That look of eyebrow-raised dull disdain that skirts back and forth across the Atlantic between the United States and France won't be going away anytime soon. In what appears to be a below-the-belt blow to both French culture and anti-American posturing in France, Americans will surpass the French in wine consumption per capita within a few years.
According to a study commissioned for the Vinexpo wine fair in Bordeaux, the U.S. will be the world's top consumer of wine by 2008. What's worse is that while U.S. consumption will likely continue to rise over the next several years, French wine consumption will likely continue to fall. The French pallet, so long enamored with poking fun at the Americans for a tendency to eat steak with a glass of milk rather than a glass of the good stuff, appears to be drifting towards beer. In fact, the average French citizen increasingly prefers the malt to the extent that the French government has recently had to enact a large tax increase on beer sales to appease the country's wine makers.

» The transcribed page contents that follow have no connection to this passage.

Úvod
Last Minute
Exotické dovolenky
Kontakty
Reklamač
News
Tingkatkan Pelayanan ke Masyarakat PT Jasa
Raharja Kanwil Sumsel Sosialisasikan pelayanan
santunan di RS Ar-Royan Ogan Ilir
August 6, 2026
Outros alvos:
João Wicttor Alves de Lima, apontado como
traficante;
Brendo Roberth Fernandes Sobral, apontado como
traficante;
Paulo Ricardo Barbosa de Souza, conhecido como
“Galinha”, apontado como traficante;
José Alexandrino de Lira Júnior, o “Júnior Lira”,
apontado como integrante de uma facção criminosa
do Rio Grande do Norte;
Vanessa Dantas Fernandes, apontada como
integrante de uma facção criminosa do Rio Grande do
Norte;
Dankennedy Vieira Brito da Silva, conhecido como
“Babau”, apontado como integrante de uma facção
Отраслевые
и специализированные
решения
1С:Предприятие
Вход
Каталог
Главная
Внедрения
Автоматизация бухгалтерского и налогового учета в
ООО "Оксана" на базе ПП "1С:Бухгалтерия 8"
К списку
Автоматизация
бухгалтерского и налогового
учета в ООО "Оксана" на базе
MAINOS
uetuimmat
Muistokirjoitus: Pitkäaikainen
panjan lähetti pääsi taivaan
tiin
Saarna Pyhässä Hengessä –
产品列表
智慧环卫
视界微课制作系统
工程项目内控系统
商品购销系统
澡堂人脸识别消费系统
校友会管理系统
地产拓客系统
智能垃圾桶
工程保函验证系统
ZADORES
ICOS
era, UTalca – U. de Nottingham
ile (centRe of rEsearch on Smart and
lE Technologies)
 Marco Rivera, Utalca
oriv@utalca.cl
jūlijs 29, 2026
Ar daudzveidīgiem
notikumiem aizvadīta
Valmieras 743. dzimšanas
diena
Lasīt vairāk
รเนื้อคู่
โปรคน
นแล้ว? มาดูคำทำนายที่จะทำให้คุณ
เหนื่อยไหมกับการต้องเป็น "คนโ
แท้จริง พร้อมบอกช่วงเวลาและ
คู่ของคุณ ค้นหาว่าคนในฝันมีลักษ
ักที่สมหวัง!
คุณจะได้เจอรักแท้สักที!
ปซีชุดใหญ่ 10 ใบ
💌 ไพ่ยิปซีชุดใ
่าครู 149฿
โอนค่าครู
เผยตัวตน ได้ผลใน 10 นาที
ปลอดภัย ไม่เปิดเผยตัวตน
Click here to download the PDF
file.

On the surface, particularly to reactionaries and cultural seclusionists, this is a sad state of affairs. However, not too many people will argue that it is a bad thing that Americans are forgoing a cup of milk at dinner in favor of a glass of wine. The health benefits of wine, especially for a generation of aging baby boomers, make it almost absurd to not drink a glass or two at every meal excluding breakfast. And when you take a step back and look at the history of both wine and beer, you can't help but marvel at how both of these concoctions have accompanied humanity through nearly every major historical and sociological event of the last ten thousand years.